Export as Unicode text

Ádám Csillag 2 years ago in Home Portal updated by Jussi Rautio 2 years ago 9

Hi, we'd like to be able to export views as Unicode text to avoid CSV character corruption issues.



Satisfaction mark by Ádám Csillag 2 years ago

That is set in configuration.

Look for System Defaults and Default Encoding of CSV Files (Export). Go for UTF-8.

Thanks. The only thing I'm missing is an UTF-8 BOM option.

Without a BOM header, Excel doesn't recognize the encoding automatically.

Yes, we can use the text import wizard, but it would be nice to be able to open the file directly.


I found an interesting article on the subject. The author says two things:

  1. The biggest problem is not CSV itself, but that the primary tool used to interact with it is Excel. Excel handles CSV encodings badly.
  2. If one attempts to open a CSV file encoded as UTF-8 without a Byte Order Mark (BOM) as recommended, any non-ASCII characters are again scrambled. [...] If we try it again with a UTF-8 BOM prepended to the file and Excel will read it. This is deceptive because once saved the text will remain correctly encoded UTF-8, but bizarrely the BOM will be stripped causing the file to no longer be correctly readable.

So the question is should we adjust to Excel, or to general recommendations? :)

I'm guessing that a lot of people will open the CSV files in Excel directly.

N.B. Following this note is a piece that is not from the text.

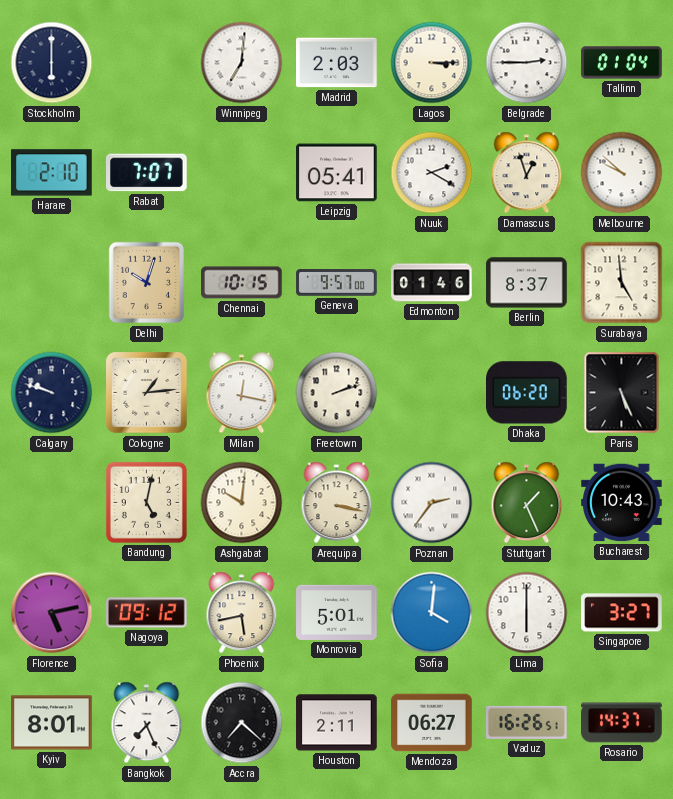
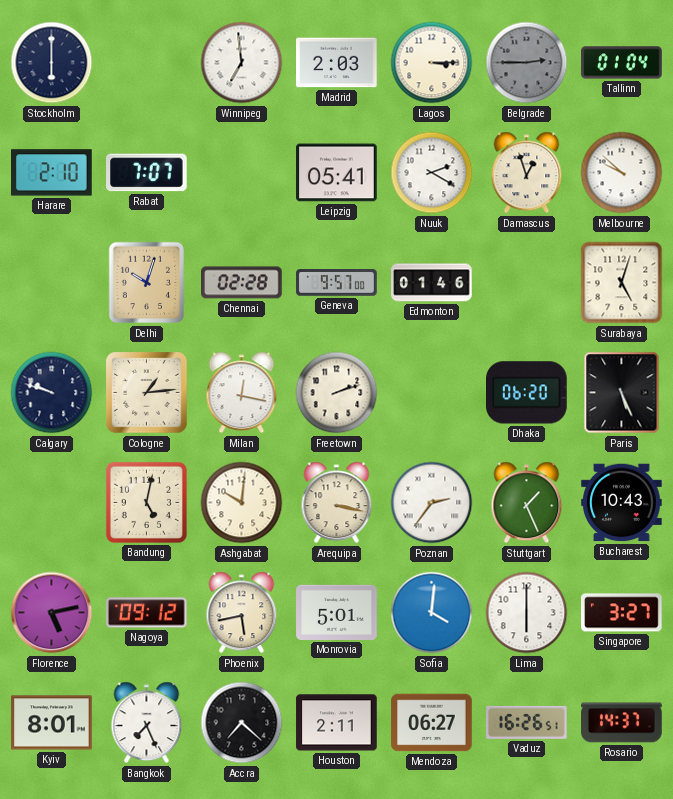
Winnipeg: 7:01 -> 6:59
Belgrade dial: white -> grey
Chennai: 10:15 -> 02:28
Berlin: 8:37 -> none
Surabaya: 4:59 -> 5:03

If the encoding is UTF-8 BOM the content will be displayed correctly and you can save it as an Excel workbook (Excel cannot save to Unicode CSV).


My vote would be to adjust to Excel, since I would think that the majority of users will open CSV files in Excel.

I would vote for adapting it to Excel as well. Is this perhaps already being implemented?


Would it be feasible to have both UTF-8 and UTF-8 with BOM as export options?